I put two and two together and found, when I am anxious about how I am experiencing myself, I will look outside myself for answers instead of inside of myself.  That includes looking for parenting advice outside myself.  Getting some solid training in child development and some very good awareness how and when we are disconnecting relationally, what triggers make it hard to connect with our children and ourselves are great ways to develop response flexibility. Reading "how to do it the right way" kind of books, however, leave us/me in my head thinking about parenting rather than connective parenting.  I love what Mark Brady wrote in his email to me last week in response to a question I had about a particular parenting group.  He said;

"...anything advocated as "one size
fits all" is going to have problems. Kids' brains grow and change
way beyond anything most parents and few schools are really aware enough to keep up with. The result is that the majority of us end up to some degree "developmentally delayed" compared to what's possible. Kids need in-the-moment, creative "response flexibility" from teachers and caretakers. Without that, they are unnecessarily slowed down in development.

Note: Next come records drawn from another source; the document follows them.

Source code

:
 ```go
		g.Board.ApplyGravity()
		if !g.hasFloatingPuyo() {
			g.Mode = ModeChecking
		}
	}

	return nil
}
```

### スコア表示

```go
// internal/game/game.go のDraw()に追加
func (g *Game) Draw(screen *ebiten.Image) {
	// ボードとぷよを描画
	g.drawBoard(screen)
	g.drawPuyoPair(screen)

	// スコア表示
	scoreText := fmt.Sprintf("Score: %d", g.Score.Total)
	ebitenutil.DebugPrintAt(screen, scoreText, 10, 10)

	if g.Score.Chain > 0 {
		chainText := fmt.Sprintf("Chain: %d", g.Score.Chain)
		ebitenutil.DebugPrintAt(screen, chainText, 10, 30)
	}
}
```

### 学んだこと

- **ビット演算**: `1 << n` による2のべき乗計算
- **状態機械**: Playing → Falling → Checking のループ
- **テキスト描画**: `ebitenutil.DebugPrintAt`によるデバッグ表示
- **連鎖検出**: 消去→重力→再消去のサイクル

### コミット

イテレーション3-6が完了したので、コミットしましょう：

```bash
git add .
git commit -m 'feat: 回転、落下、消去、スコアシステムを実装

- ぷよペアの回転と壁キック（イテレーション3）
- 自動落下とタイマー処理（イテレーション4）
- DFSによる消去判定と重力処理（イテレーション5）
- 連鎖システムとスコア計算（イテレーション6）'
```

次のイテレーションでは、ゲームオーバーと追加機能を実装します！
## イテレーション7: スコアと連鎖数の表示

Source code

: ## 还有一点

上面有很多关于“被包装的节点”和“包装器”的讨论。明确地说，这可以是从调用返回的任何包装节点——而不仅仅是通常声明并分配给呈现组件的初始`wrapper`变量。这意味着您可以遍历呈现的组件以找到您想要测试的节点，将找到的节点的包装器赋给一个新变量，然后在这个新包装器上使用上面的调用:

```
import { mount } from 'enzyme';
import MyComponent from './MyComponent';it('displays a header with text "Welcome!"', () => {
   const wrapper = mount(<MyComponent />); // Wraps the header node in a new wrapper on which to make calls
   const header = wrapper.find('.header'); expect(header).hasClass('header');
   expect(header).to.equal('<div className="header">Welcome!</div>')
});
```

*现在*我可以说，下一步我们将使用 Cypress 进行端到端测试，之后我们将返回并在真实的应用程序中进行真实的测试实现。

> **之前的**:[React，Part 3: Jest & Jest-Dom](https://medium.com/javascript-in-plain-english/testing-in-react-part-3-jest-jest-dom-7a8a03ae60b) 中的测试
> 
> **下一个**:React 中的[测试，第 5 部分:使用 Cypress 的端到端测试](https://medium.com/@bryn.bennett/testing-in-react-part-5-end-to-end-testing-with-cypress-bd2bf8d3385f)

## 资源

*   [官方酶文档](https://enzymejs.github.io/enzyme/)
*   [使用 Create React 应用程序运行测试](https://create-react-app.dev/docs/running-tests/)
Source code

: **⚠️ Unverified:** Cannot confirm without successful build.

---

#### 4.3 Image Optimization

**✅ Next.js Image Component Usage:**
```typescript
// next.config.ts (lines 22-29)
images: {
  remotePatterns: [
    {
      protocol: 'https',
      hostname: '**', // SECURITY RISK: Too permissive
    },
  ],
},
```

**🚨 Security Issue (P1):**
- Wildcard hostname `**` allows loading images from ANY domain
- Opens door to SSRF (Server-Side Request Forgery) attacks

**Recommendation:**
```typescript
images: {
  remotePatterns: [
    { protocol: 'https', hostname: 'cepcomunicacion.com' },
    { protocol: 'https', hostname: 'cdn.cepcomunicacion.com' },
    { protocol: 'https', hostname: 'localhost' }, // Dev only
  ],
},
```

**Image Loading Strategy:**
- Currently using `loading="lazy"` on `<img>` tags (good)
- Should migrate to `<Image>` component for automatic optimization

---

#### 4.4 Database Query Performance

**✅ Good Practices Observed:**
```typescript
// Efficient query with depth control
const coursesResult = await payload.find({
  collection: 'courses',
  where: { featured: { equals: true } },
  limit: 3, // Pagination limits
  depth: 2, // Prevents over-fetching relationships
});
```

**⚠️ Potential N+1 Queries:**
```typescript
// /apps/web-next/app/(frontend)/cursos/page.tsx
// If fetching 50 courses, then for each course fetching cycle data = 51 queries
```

What's your experience? Ever wake up and discover your child has leapfrogged from where they were just yesterday?"


I feel like response flexibility is embodied compassion...compassion for self and other.  From a place of compassion our boundaries don't fall apart, we aren't riddled with fear and anxiety and we don't leave our bodies.  Embodied compassion allows us to stay in connection with ourselves while being in connection with our kids. So I am on a mission to find my way back to embodied compassion.  Going to do some 5 rhythms movement on Thursday night.  More about it here.  Love that Gabrielle says fuck in this interview!